Transcribed page contents:
§

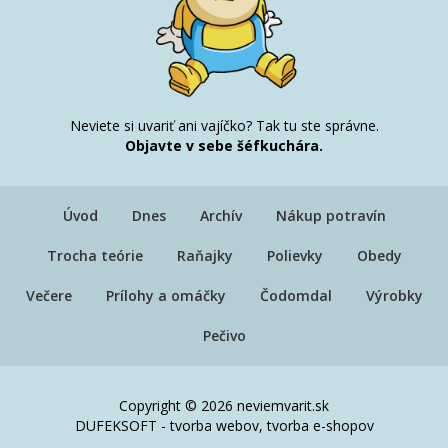
Neviete si uvariť ani vajíčko? Tak tu ste správne.
Objavte v sebe šéfkuchára.
Úvod
Dnes
Archív
Nákup potravín
Trocha teórie
Raňajky
Polievky
Obedy
Večere
Prílohy a omáčky
Čodomdal
Výrobky
Pečivo
Copyright © 2026 neviemvarit.sk
DUFEKSOFT
-
tvorba webov
,
tvorba e-shopov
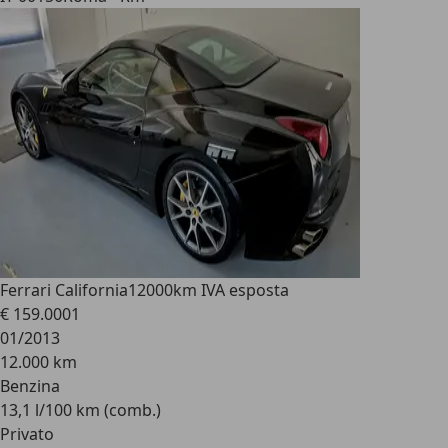
Ferrari California
12000km IVA esposta
€ 159.000
1
01/2013
12.000 km
Benzina
13,1 l/100 km (comb.)
Privato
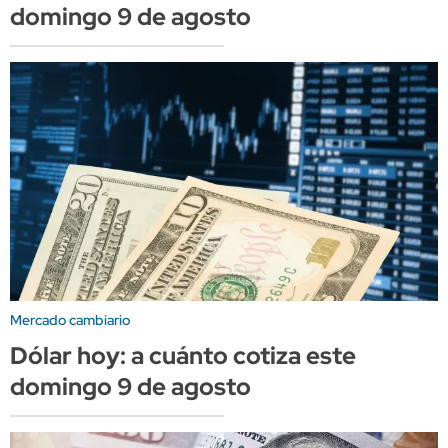
domingo 9 de agosto
Mercado cambiario
Dólar hoy: a cuánto cotiza este
domingo 9 de agosto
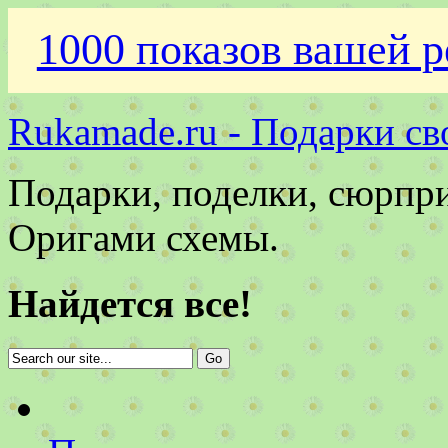
1000 показов вашей р
Rukamade.ru - Подарки св
Подарки, поделки, сюрпр
Оригами схемы.
Найдется все!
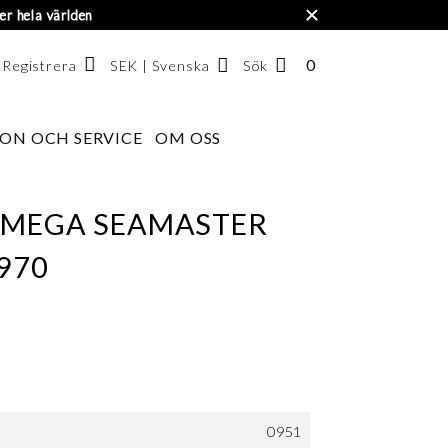
×
er hela världen
0
ANTAL
SEK | Svenska
Sök
/ Registrera
ARTIKLAR
I
ON OCH SERVICE
OM OSS
Svenska
VARUKORGEN
English
한국어
OMEGA SEAMASTER
1970
0951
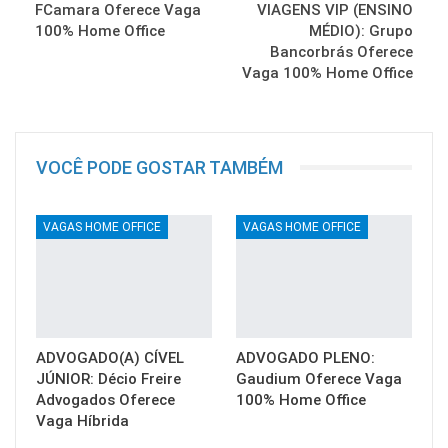
FCamara Oferece Vaga
VIAGENS VIP (ENSINO
100% Home Office
MÉDIO): Grupo
Bancorbrás Oferece
Vaga 100% Home Office
VOCÊ PODE GOSTAR TAMBÉM
VAGAS HOME OFFICE
VAGAS HOME OFFICE
ADVOGADO(A) CÍVEL
ADVOGADO PLENO:
JÚNIOR: Décio Freire
Gaudium Oferece Vaga
Advogados Oferece
100% Home Office
Vaga Híbrida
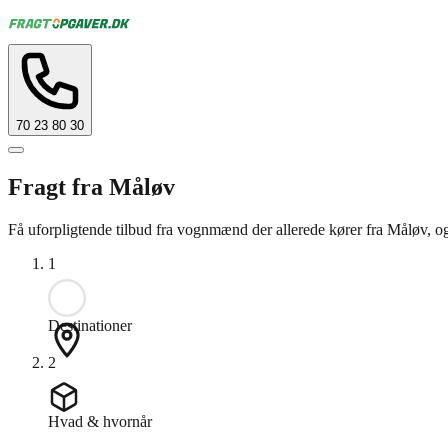
70 23 80 30
Fragt fra Måløv
Få uforpligtende tilbud fra vognmænd der allerede kører fra Måløv, o
1
Destinationer
2
Hvad & hvornår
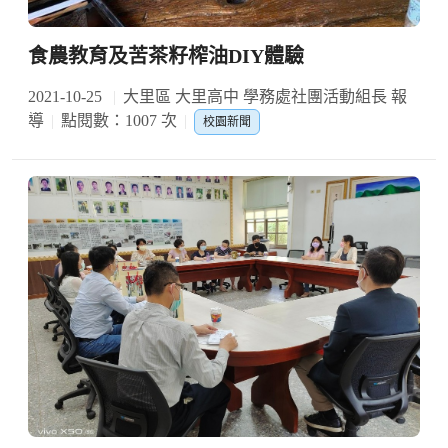
食農教育及苦茶籽榨油DIY體驗
2021-10-25
大里區 大里高中 學務處社團活動組長 報
導
點閱數：1007 次
校園新聞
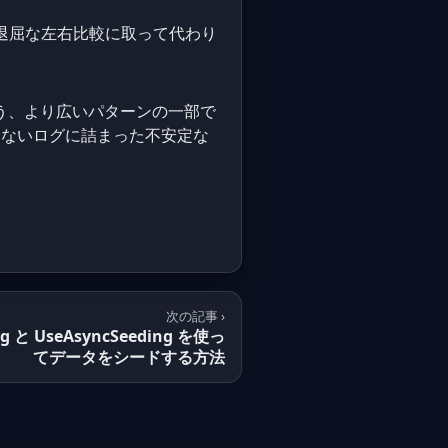
、退屈な左右比較に取って代わり
るという、より広いパターンの一部で
ないログに詰まった不安定な
次の記事 ›
ing と UseAsyncSeeding を使っ
てデータをシードする方法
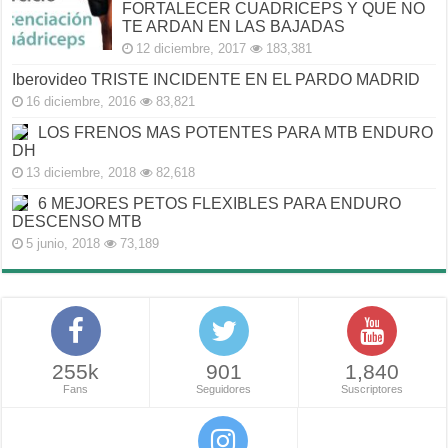
FORTALECER CUADRICEPS Y QUE NO
TE ARDAN EN LAS BAJADAS
12 diciembre, 2017
183,381
Iberovideo TRISTE INCIDENTE EN EL PARDO MADRID
16 diciembre, 2016
83,821
LOS FRENOS MAS POTENTES PARA MTB ENDURO
DH
13 diciembre, 2018
82,618
6 MEJORES PETOS FLEXIBLES PARA ENDURO
DESCENSO MTB
5 junio, 2018
73,189
255k
901
1,840
Fans
Seguidores
Suscriptores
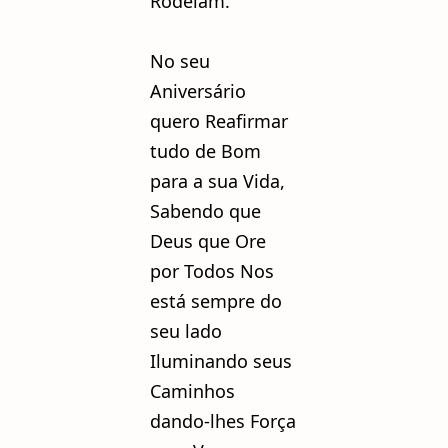
Rodeiam.
No seu
Aniversário
quero Reafirmar
tudo de Bom
para a sua Vida,
Sabendo que
Deus que Ore
por Todos Nos
está sempre do
seu lado
Iluminando seus
Caminhos
dando-lhes Força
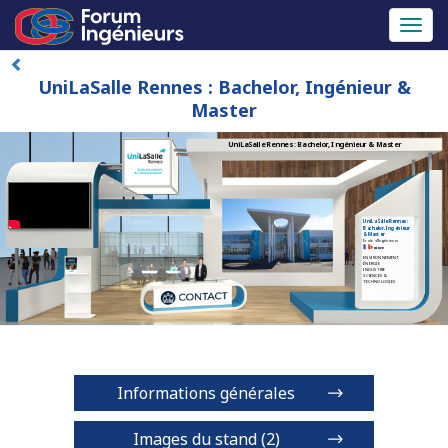
Toggl
naviga
UniLaSalle Rennes : Bachelor, Ingénieur &
Master
UniLaSalle Rennes : Bachelor, Ingénieur & Master
UniLaSalle Rennes :
Bachelor, Ingénieur
& Master
Ecole d'Ingénieurs
France
ENVIRONNEMENT,
ÉNERGIE
INDUSTRIE
SCIENCES &
TECHNOLOGIES
Informations générales
Images du stand (2)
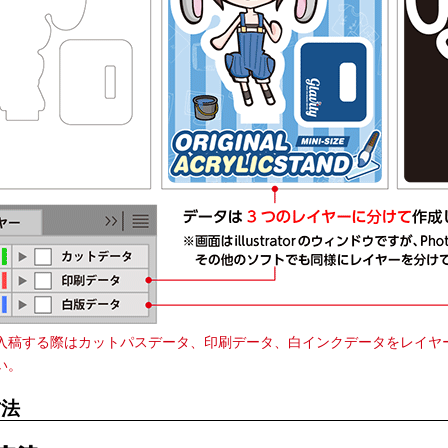
入稿する際はカットパスデータ、印刷データ、白インクデータをレイヤー
い。
方法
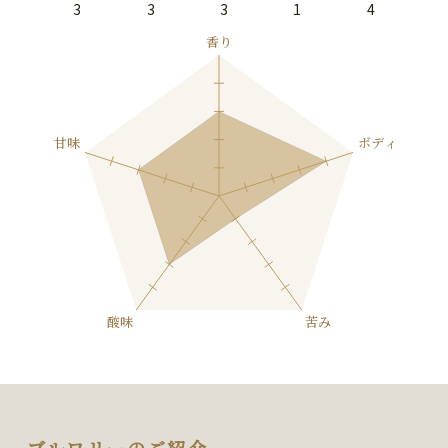
3
3
3
1
4
ブルワリーのご紹介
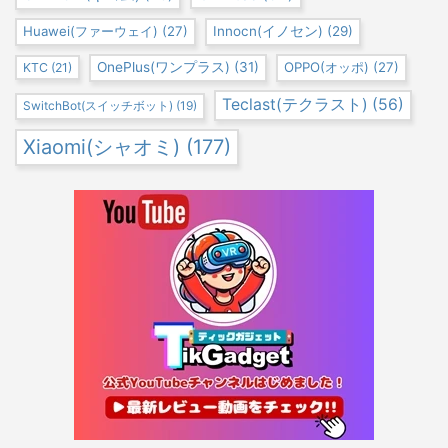
Huawei(ファーウェイ)
(27)
Innocn(イノセン)
(29)
OnePlus(ワンプラス)
(31)
OPPO(オッポ)
(27)
KTC
(21)
Teclast(テクラスト)
(56)
SwitchBot(スイッチボット)
(19)
Xiaomi(シャオミ)
(177)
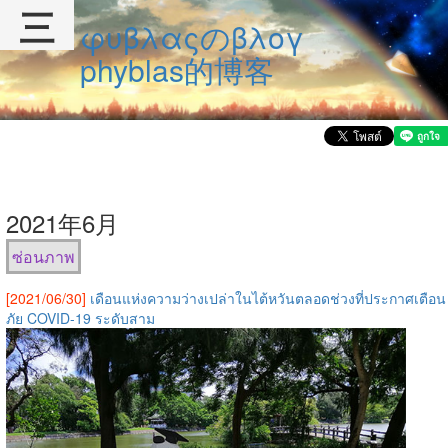
三
φυβλαςのβλογ
phyblas的博客
2021年6月
ซ่อนภาพ
[2021/06/30]
เดือนแห่งความว่างเปล่าในไต้หวันตลอดช่วงที่ประกาศเตือน
ภัย COVID-19 ระดับสาม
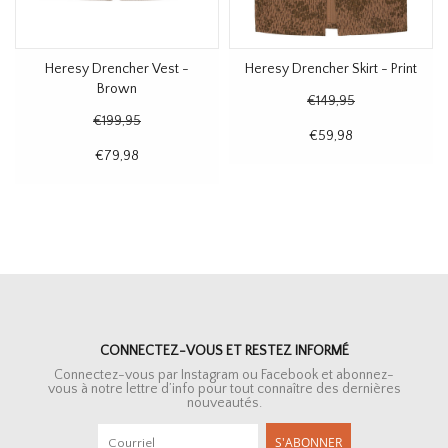
Heresy Drencher Vest -
Heresy Drencher Skirt - Print
Brown
€149,95
€199,95
€59,98
€79,98
CONNECTEZ-VOUS ET RESTEZ INFORMÉ
Connectez-vous par Instagram ou Facebook et abonnez-
vous à notre lettre d’info pour tout connaître des dernières
nouveautés.
S'ABONNER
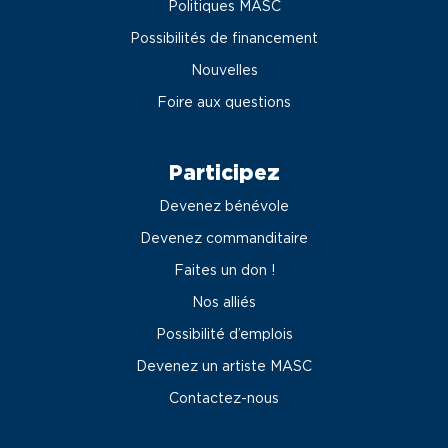
Politiques MASC
Possibilités de financement
Nouvelles
Foire aux questions
Participez
Devenez bénévole
Devenez commanditaire
Faites un don !
Nos alliés
Possibilité d’emplois
Devenez un artiste MASC
Contactez-nous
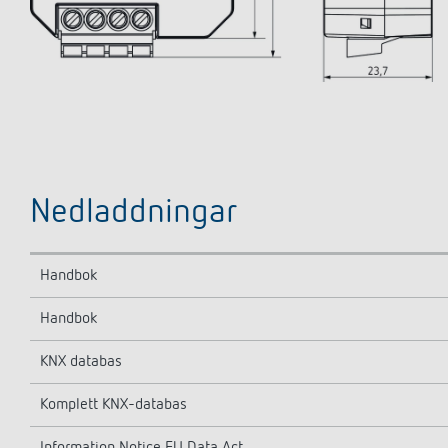
Nedladdningar
Handbok
Handbok
KNX databas
Komplett KNX-databas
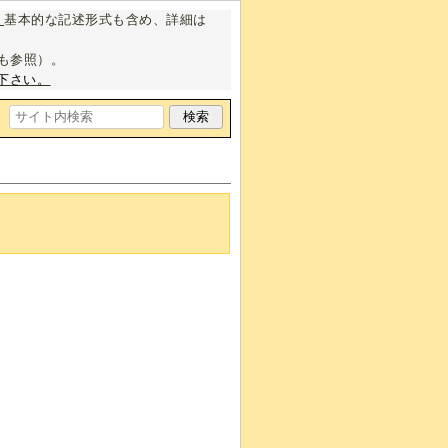
。
基本的な記述形式も含め、詳細は
も参照）。
下さい。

§

Reproduce every line of transcribed text from the items above without changing a thing, and leave the pictures out of your answer.

- [ANSWER TO THE PROBLEM]:
Neviete si uvariť ani vajíčko? Tak tu ste správne.
Objavte v sebe šéfkuchára.
Úvod
Dnes
Archív
Nákup potravín
Trocha teórie
Raňajky
Polievky
Obedy
Večere
Prílohy a omáčky
Čodomdal
Výrobky
Pečivo
Copyright © 2026 neviemvarit.sk
DUFEKSOFT
-
tvorba webov
,
tvorba e-shopov
Ferrari California
12000km IVA esposta
€ 159.000
1
01/2013
12.000 km
Benzina
13,1 l/100 km (comb.)
Privato
domingo 9 de agosto
Mercado cambiario
Dólar hoy: a cuánto cotiza este
domingo 9 de agosto
1000 показов вашей р
Rukamade.ru - Подарки св
Подарки, поделки, сюрпр
Оригами схемы.
Найдется все!
×
er hela världen
0
ANTAL
SEK | Svenska
Sök
/ Registrera
ARTIKLAR
I
ON OCH SERVICE
OM OSS
Svenska
VARUKORGEN
English
한국어
OMEGA SEAMASTER
1970
0951
FCamara Oferece Vaga
VIAGENS VIP (ENSINO
100% Home Office
MÉDIO): Grupo
Bancorbrás Oferece
Vaga 100% Home Office
VOCÊ PODE GOSTAR TAMBÉM
VAGAS HOME OFFICE
VAGAS HOME OFFICE
ADVOGADO(A) CÍVEL
ADVOGADO PLENO:
JÚNIOR: Décio Freire
Gaudium Oferece Vaga
Advogados Oferece
100% Home Office
Vaga Híbrida
70 23 80 30
Fragt fra Måløv
Få uforpligtende tilbud fra vognmænd der allerede kører fra Måløv, o
1
Destinationer
2
Hvad & hvornår
食農教育及苦茶籽榨油DIY體驗
2021-10-25
大里區 大里高中 學務處社團活動組長 報
導
點閱數：1007 次
校園新聞
、退屈な左右比較に取って代わり
るという、より広いパターンの一部で
ないログに詰まった不安定な
次の記事 ›
ing と UseAsyncSeeding を使っ
てデータをシードする方法
FORTALECER CUADRICEPS Y QUE NO
TE ARDAN EN LAS BAJADAS
12 diciembre, 2017
183,381
Iberovideo TRISTE INCIDENTE EN EL PARDO MADRID
16 diciembre, 2016
83,821
LOS FRENOS MAS POTENTES PARA MTB ENDURO
DH
13 diciembre, 2018
82,618
6 MEJORES PETOS FLEXIBLES PARA ENDURO
DESCENSO MTB
5 junio, 2018
73,189
255k
901
1,840
Fans
Seguidores
Suscriptores
Rodeiam.
No seu
Aniversário
quero Reafirmar
tudo de Bom
para a sua Vida,
Sabendo que
Deus que Ore
por Todos Nos
está sempre do
seu lado
Iluminando seus
Caminhos
dando-lhes Força
Toggl
naviga
UniLaSalle Rennes : Bachelor, Ingénieur &
Master
UniLaSalle Rennes : Bachelor, Ingénieur & Master
UniLaSalle Rennes :
Bachelor, Ingénieur
& Master
Ecole d'Ingénieurs
France
ENVIRONNEMENT,
ÉNERGIE
INDUSTRIE
SCIENCES &
TECHNOLOGIES
Informations générales
Images du stand (2)
入稿する際はカットパスデータ、印刷データ、白インクデータをレイヤー
い。
方法
3
3
3
1
4
ブルワリーのご紹介
Huawei(ファーウェイ)
(27)
Innocn(イノセン)
(29)
OnePlus(ワンプラス)
(31)
OPPO(オッポ)
(27)
KTC
(21)
Teclast(テクラスト)
(56)
SwitchBot(スイッチボット)
(19)
Xiaomi(シャオミ)
(177)
三
φυβλαςのβλογ
phyblas的博客
2021年6月
ซ่อนภาพ
[2021/06/30]
เดือนแห่งความว่างเปล่าในไต้หวันตลอดช่วงที่ประกาศเตือน
ภัย COVID-19 ระดับสาม
Heresy Drencher Vest -
Heresy Drencher Skirt - Print
Brown
€149,95
€199,95
€59,98
€79,98
CONNECTEZ-VOUS ET RESTEZ INFORMÉ
Connectez-vous par Instagram ou Facebook et abonnez-
vous à notre lettre d’info pour tout connaître des dernières
nouveautés.
S'ABONNER
Politiques MASC
Possibilités de financement
Nouvelles
Foire aux questions
Participez
Devenez bénévole
Devenez commanditaire
Faites un don !
Nos alliés
Possibilité d’emplois
Devenez un artiste MASC
Contactez-nous
Nedladdningar
Handbok
Handbok
KNX databas
Komplett KNX-databas
。
基本的な記述形式も含め、詳細は
も参照）。
下さい。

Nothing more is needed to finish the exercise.